Homo ange
Alejandro Silva
Ejemplo de texto, del 21 agosto. Les habitants des hauts plateaux craignent que le projet ne les prive de leurs ressources en eau. | Chile/Cecile Bouscayrol
- “Homo ange”
- 2015
- Xylographie
- 76x110 cm
- ©
"L'oeuvre est inspirée de Narcisse, mythe grec qui relate l'histoire d'un jeune homme doué d'une grande beauté dont les jeunes-filles sont amoureuses mais qu'il repousse. Devant sa vanité, Némésis, déesse de la vengeance, le fait tomber amoureux de son propre reflet alors qu'il le regarde se réfléchissant à la surface de l'eau d'une fontaine. C'est ainsi que Narcisse est absorbé par le reflet de son image, il finit par se jeter dans les eaux et, à l'endroit où il s'est noyé, pousse une belle fleur qui porte son nom. De cette morale, l'oeuvre Homo ange, préserve l'idée classique de la beauté ambiguë, ingénue et pubère ; de l'auto-érotisme et sa relation avec l'homosexualité, comprise à partir l'amour d'un homme par un autre, se voyant reflété le premier dans le second et réciproquement.
De plus, la beauté proposée dans cette gravure est reliée à la perfection de l'Ange. L'image joue avec une double conception humaine céleste, puisque les anges narcissiques tiennent leur coeur ensanglanté qu'ils partagent au centre de l'image. Une double lecture de l'image est donc possible incluant la notion de beauté céleste enviée par cet humain qui célèbre le corps, envie qui se reflète dans le coeur."
Les symboles bibliques ont inspiré plusieurs des gravures d'Alejandro Silva. Parmi eux, figure la créature céleste de l'ange. Les anges dans la Bible n'ont pas tous la même origine et ont également des natures différentes. Leur représentation est, en conséquence, variée et classifiée selon qu'ils ont ou non péché. L'iconographie les distingue en fonction de leurs apparence, par exemple : les anges ont une paire d'ailes, les chérubins en ont deux paires, tandis que les séraphins en portent trois paires (une couvre leur visage, une couvre leurs pieds, la troisième leur permet de voler).

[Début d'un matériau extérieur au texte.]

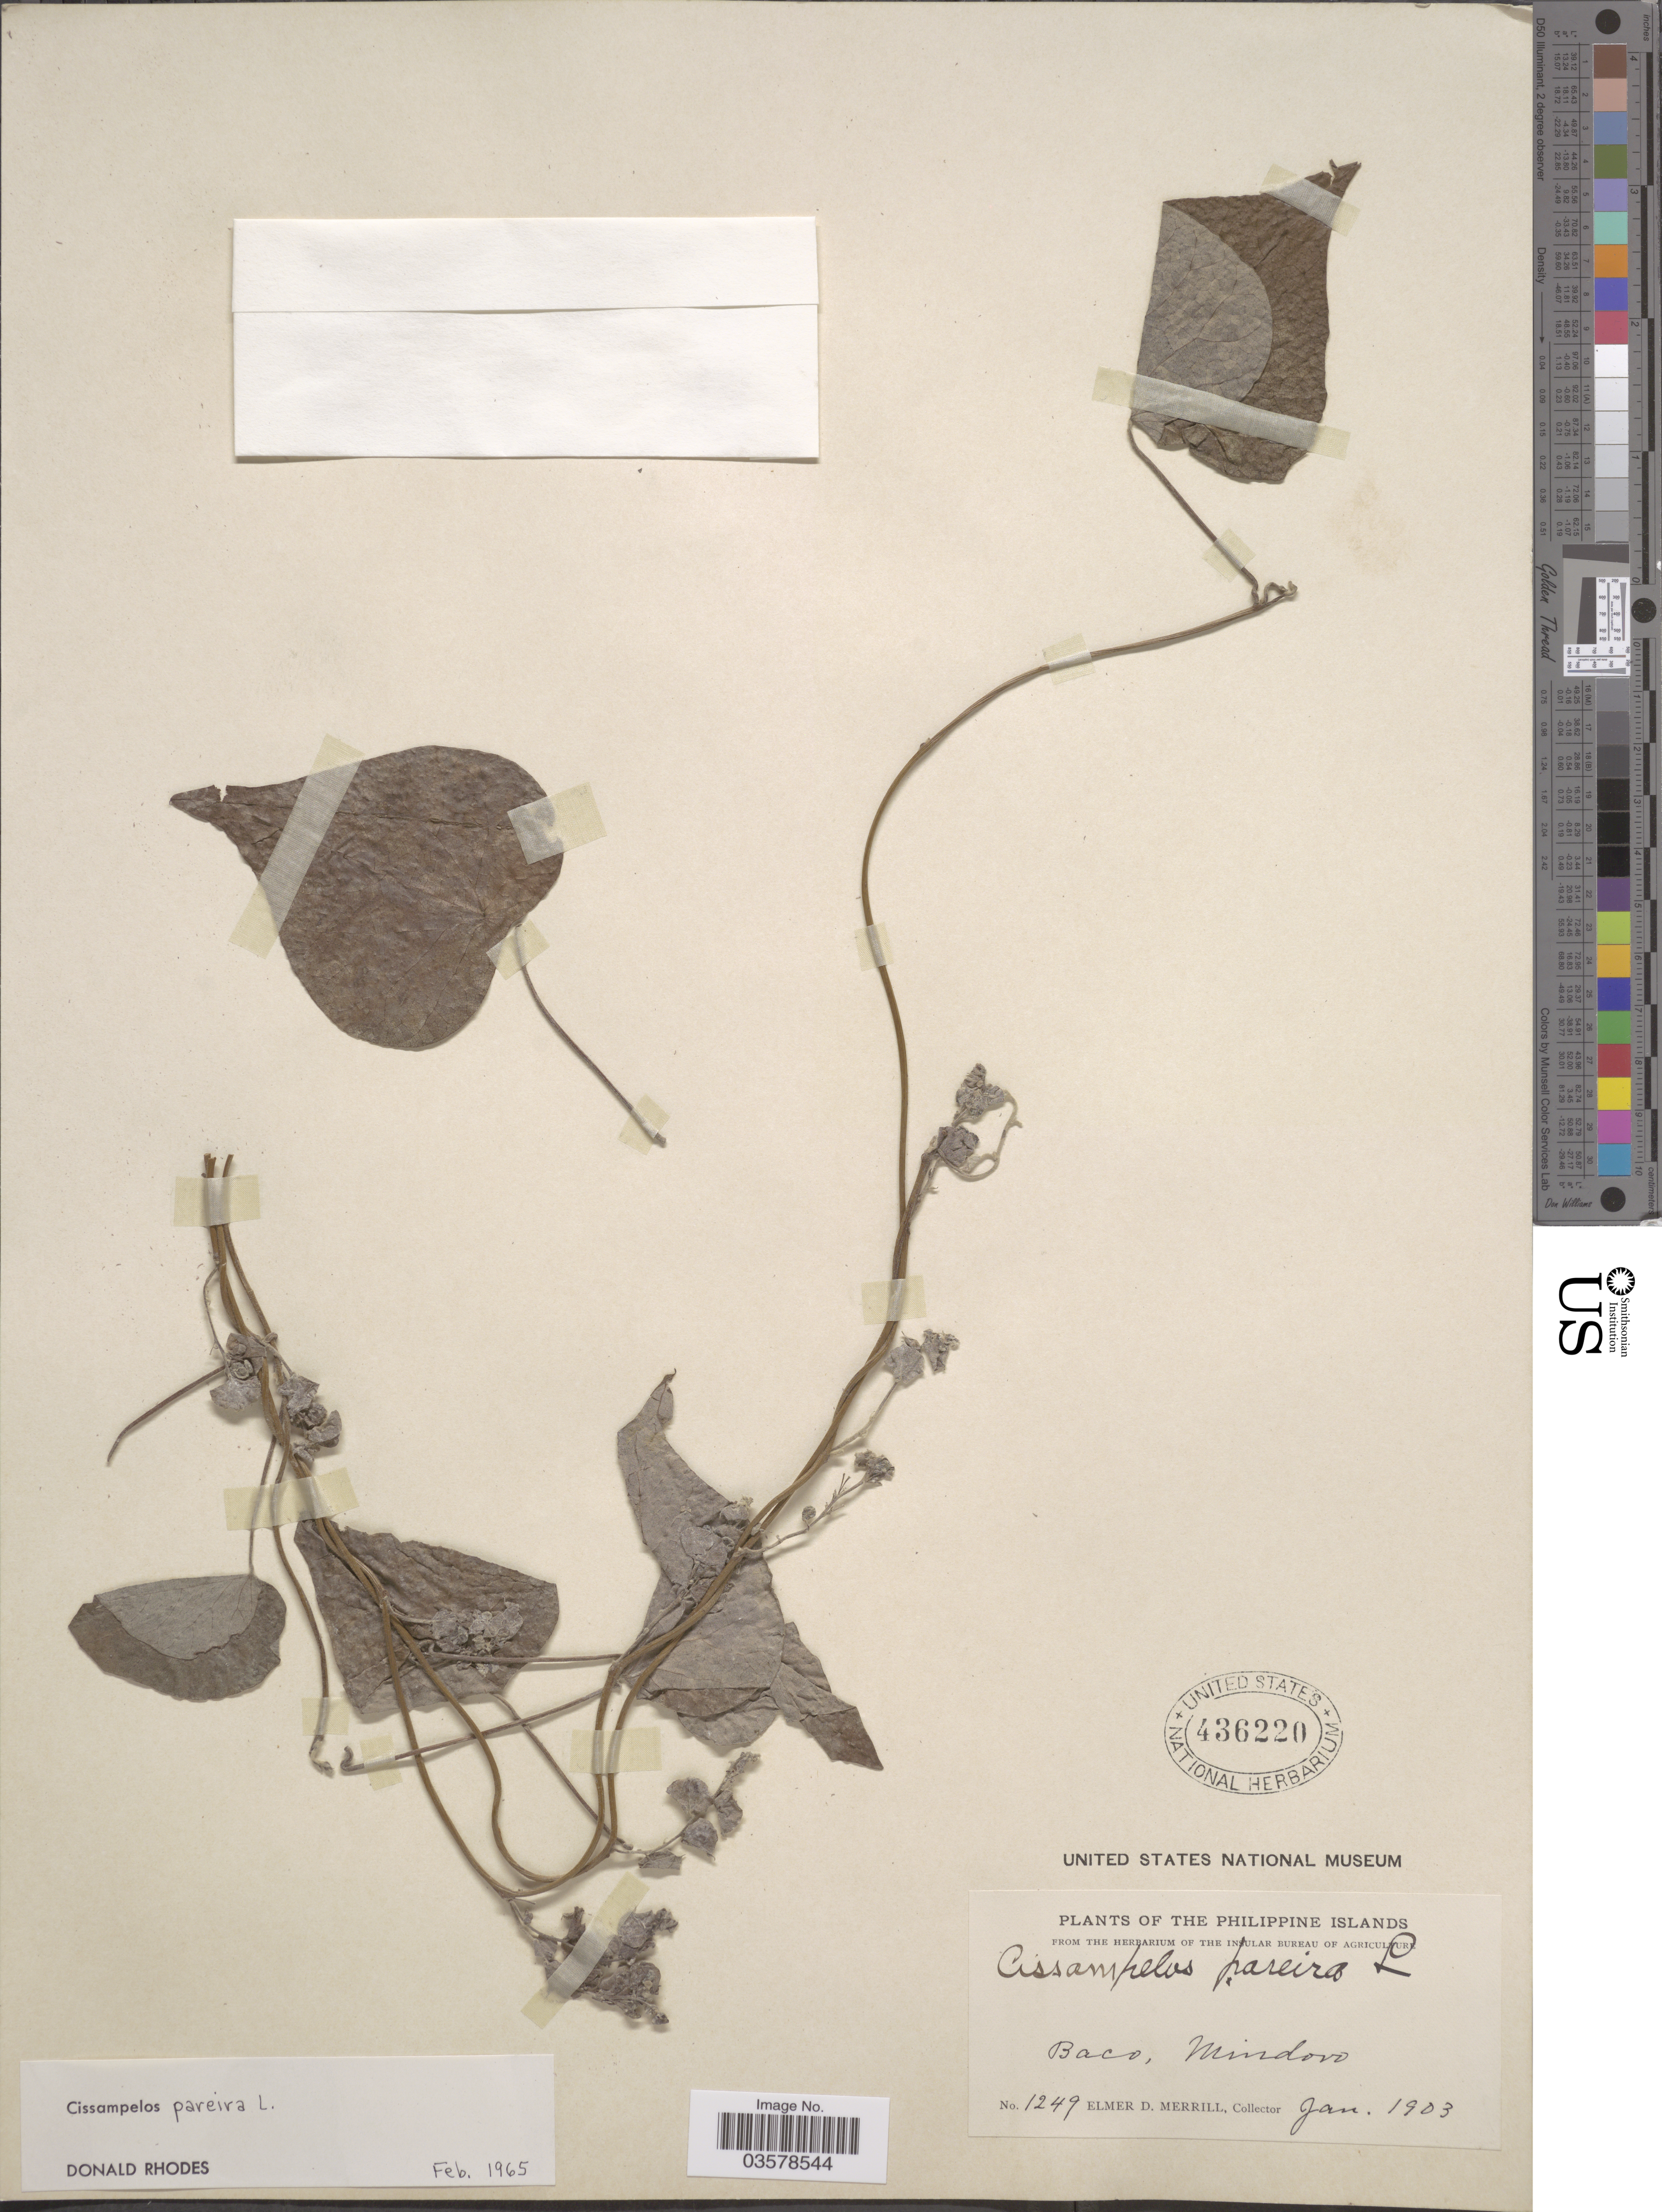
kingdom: Plantae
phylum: Tracheophyta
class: Magnoliopsida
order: Ranunculales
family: Menispermaceae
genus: Cissampelos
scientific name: Cissampelos pareira var. hirsuta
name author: (Buch.-Ham. ex DC.) Forman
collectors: E. D. Merrill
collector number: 1249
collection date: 1903-01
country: Philippines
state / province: Mimaropa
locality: The Philippine Islands. Baco, Mindoro.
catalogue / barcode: US 436220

Il n'existe pas d'homo ange : les anges ne sont pas des hommes. Qu'importe ! Alejandro Silva l'invente, conférant ainsi à la créature céleste une origine humaine. Faut-il y voir une représentation des anges qui ont péché ? S'agit-il de Satan ? "Meurtrier dès le commencement" car "il n'a pas persévéré dans la vérité", il profère le mensonge. Le répertoire des anges donne la possibilité aux auteurs anciens, et donc à ceux d'aujourd'hui, de transposer la réalité via une iconographie codifiée et dont l'accès est donné par la connaissance de leur signification précise.
Les anges ont de multiples capacités, ils nous visitent, nous conduisent. Ils ont un langage propre : ils chantent. Ils louent Dieu et l'adorent. Paul (Première épître aux Corinthiens, chapitre 13) nous dit : "Si je parle dans les langues des hommes et des anges, mais que je n'aie pas l'amour, je suis comme un airain qui résonne ou comme une cymbale retentissante". L'artiste en intitulant son ange Homo ange crée une nouvelle catégorie d'ange, qui n'est pas sans rappeler la dénomination d'homo sapiens.
Alejandro Silva donne une représentation symétrique de son Homo ange et lui confère ainsi une présence forte et énigmatique : est-ce son reflet ? La référence pourrait se rapporter au propos sur l'art : est-il imitation de la nature ? Ou bien, est-il le reflet de lui-même (relié à la recherche de vérité de l'artiste) ? Cet ange aux joues pommées incrustées de fleur a le visage des anges sculpté dans la pierre, ses cheveux sont stylisés en mèches ondulées comme sur les tympans des églises romanes du haut moyen-âge (l'ange au sourire de la cathédrale de Reims étant le plus connu).
L'Homo ange tient entre ses mains le coeur de Jésus-Christ représenté enflammé et brillant d'une lumière divine, centré entre les deux demi corps. C'est la dévotion au Sacré-coeur qui serait donc illustrée. Symbole de l'amour divin, le Sacré-coeur renforce l'idée première d'une évocation magistrale de l'amour.
En couleur, cette gravure (de grande taille) rappelle les images de dévotion de petit format produites à l'intention des fidèles. L'usage de ces images dévotes, qui présentaient au dos une prière ou une litanie, ont une valeur protectrice et le fidèles souvent l'épinglait à ses vêtements ou bien la gardait dans sa poche. La protection allait jusqu'aux biens matériels, ainsi le Sacré-Cœur bénit les maisons où l’image de son cœur est exposée et honorée.